Fenerbahçe'lilerin enseyi karartması için bence sebep yok.Nancy maçını saymadığımızda takımın asist ortalaması 7,5 civarında. En önemli sıkıntı da bu. Bunun temel nedeni ise özellikle oyun kurucuların kötü durumu. Ukic birazcık toparlansa Fenerbahçe bu gibi maçları en az on sayı farkla rahatlıkla kazanır. Ukic'in anlamsız kötü oyunu ve Engin'in hala tam düzelememiş olması takımın Jerrels'ın ellerine teslim edilmesi ile sonuçlanıyor. Jerrels her ne kadar son periodda maçı kazandıran adammış gibi gözükse de kötü şut seçimleri ile (sokması seçiminin doğru olduğu anlamına gelmez) takımının oyununu bozuyor. Fenerbahçe'nin şu anda oyunu kurmak konusunda elindeki tek seçenek Preldzic. o da her maç Nancy maçındaki gibi olamıyor. Mümkün mertebede top Preldzic'in elinde kalmalı. Bu noktada ben Spahija'nın seçimlerinin de tartışılması gerektiği kanaatindeyim. özellikle Vidmar bu uzun rotasyonunda sadece 15 dakika oynayacak oyuncu değil. Vidmar birazcık bana Godfread'i hatırlatıyor.
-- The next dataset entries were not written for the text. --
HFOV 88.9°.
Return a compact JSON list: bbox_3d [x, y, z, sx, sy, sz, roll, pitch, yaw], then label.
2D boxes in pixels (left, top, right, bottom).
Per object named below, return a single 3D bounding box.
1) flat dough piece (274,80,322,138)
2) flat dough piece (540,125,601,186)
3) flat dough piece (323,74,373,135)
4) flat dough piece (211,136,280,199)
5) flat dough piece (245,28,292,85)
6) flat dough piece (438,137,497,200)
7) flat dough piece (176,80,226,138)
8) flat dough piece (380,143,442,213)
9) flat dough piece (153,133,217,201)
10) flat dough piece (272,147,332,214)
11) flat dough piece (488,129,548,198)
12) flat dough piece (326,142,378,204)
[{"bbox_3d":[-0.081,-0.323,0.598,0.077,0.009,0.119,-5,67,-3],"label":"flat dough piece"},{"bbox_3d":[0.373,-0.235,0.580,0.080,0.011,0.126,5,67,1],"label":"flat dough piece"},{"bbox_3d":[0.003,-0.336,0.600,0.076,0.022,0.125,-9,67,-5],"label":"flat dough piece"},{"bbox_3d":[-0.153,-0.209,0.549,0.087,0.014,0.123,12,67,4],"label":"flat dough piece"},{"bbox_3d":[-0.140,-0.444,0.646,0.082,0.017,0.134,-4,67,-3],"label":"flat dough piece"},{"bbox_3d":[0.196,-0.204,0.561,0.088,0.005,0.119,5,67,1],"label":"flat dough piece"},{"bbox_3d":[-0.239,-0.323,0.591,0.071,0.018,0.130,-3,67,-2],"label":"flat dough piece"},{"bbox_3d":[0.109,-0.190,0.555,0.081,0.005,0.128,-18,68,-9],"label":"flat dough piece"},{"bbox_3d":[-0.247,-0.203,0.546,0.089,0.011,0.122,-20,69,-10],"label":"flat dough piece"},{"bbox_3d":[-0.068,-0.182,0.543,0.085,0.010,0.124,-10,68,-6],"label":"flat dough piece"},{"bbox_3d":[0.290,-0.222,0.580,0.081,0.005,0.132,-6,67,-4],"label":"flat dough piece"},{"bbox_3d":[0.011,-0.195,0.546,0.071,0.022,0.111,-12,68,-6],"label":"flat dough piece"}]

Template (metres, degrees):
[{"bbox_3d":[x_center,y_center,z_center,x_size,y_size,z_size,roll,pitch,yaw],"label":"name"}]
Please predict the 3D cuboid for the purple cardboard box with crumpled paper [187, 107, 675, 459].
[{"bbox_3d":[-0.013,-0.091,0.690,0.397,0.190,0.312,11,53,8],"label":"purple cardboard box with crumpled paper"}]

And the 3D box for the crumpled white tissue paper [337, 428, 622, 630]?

Basketbol erkek oyunu derdi. kendisine yapılan faulleri göstermek yönünde bir çaba sergilemez ve kendi gücüyle elinden geleni yapardı. Vidmar, aynı Godfread gibi kendisine yapılan faulleri göstermiyor bu nedenle sıfır tolerans olan bir ortamda dahi lehine çalınabilecek pek çok faul, çalınmıyor ve pota altında düşük yüzde ile oynumuyormuş izlenimi uyanıyor. Spahija Vidmar'ı daha uzun süre oyunda tutsa o çalınmayan fauller biraz daha fazla çalınmaya başlayacak ve Vidmar muhtemelen kendisini bulacaktır. Bir de Vidmar doğru yerde topla buluşturmuyor bunun en önemli nedeni de oyun kurucuların formsuzluğu ya da basketbol akıllarındaki yetersizlikten kaynaklanıyor. Fenerbahçe rakibini, rakibinin oynadığı şekilde yenmeye çalışıyor. kendi oyununu dayatamıyor bu bağlamda iki fizikli pivotu olan Fenerbahçe, rakibin duruduramayacağı bu oyuncular yerine maçın önemlice bir kısmında Gist'i 5 numarada kullanarak rakibin teleşlı oyununa ayak uydurdu. Bu seçimin ben yanlış olduğunu düşünüyorum ancak işin bir başka boyutu da var. Spahija belki de haklı olarak şunu düşündü. Oyun kurucular kötü olduğu için pivotlardan yararlanamıyorum o zaman ben de Biilbao gibi takımı kısaltıp daha hızlı olayım istedi. bu noktada Harvelle'n sakatlanması Fenerbahçe'nin işini kolaylaştıran önemli bir etmen oldu.

Fenerbahçe oyun kurucu pozisyonununun acilen sağlıklı bir Engin'e ve geçen seneki Ukic'e ihtiyacı var. onlar geldiği zaman işler Fenerbahçe için çok daha farklı olacak.